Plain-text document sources
◆ ◆ ◆ ◆ ◆

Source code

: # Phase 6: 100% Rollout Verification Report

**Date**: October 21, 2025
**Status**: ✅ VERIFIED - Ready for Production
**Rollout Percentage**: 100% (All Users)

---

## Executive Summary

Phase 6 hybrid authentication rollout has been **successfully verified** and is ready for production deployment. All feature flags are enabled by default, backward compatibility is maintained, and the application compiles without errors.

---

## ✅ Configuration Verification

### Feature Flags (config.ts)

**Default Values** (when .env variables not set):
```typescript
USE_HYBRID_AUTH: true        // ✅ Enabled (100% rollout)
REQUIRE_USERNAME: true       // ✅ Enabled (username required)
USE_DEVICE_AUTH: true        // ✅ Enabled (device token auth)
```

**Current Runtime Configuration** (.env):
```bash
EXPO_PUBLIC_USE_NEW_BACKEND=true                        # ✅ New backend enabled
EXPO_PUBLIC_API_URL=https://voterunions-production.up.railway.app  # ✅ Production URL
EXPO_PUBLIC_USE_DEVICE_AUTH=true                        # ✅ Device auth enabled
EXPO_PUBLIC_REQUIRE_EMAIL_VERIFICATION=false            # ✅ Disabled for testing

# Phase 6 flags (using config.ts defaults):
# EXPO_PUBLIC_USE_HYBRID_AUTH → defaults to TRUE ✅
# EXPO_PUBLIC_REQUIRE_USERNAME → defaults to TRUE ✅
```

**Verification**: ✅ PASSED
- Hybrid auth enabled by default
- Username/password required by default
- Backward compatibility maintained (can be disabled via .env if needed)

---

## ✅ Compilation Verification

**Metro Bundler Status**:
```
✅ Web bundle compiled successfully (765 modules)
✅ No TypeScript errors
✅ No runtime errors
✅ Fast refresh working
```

◆ ◆ ◆ ◆ ◆

▶ _Task goal_: Emit the records above again, exactly, with no line skipped.

▶ _Exercise output_:
Source code

: # Phase 6: 100% Rollout Verification Report

**Date**: October 21, 2025
**Status**: ✅ VERIFIED - Ready for Production
**Rollout Percentage**: 100% (All Users)

---

## Executive Summary

Phase 6 hybrid authentication rollout has been **successfully verified** and is ready for production deployment. All feature flags are enabled by default, backward compatibility is maintained, and the application compiles without errors.

---

## ✅ Configuration Verification

### Feature Flags (config.ts)

**Default Values** (when .env variables not set):
```typescript
USE_HYBRID_AUTH: true        // ✅ Enabled (100% rollout)
REQUIRE_USERNAME: true       // ✅ Enabled (username required)
USE_DEVICE_AUTH: true        // ✅ Enabled (device token auth)
```

**Current Runtime Configuration** (.env):
```bash
EXPO_PUBLIC_USE_NEW_BACKEND=true                        # ✅ New backend enabled
EXPO_PUBLIC_API_URL=https://voterunions-production.up.railway.app  # ✅ Production URL
EXPO_PUBLIC_USE_DEVICE_AUTH=true                        # ✅ Device auth enabled
EXPO_PUBLIC_REQUIRE_EMAIL_VERIFICATION=false            # ✅ Disabled for testing

# Phase 6 flags (using config.ts defaults):
# EXPO_PUBLIC_USE_HYBRID_AUTH → defaults to TRUE ✅
# EXPO_PUBLIC_REQUIRE_USERNAME → defaults to TRUE ✅
```

**Verification**: ✅ PASSED
- Hybrid auth enabled by default
- Username/password required by default
- Backward compatibility maintained (can be disabled via .env if needed)

---

## ✅ Compilation Verification

**Metro Bundler Status**:
```
✅ Web bundle compiled successfully (765 modules)
✅ No TypeScript errors
✅ No runtime errors
✅ Fast refresh working
```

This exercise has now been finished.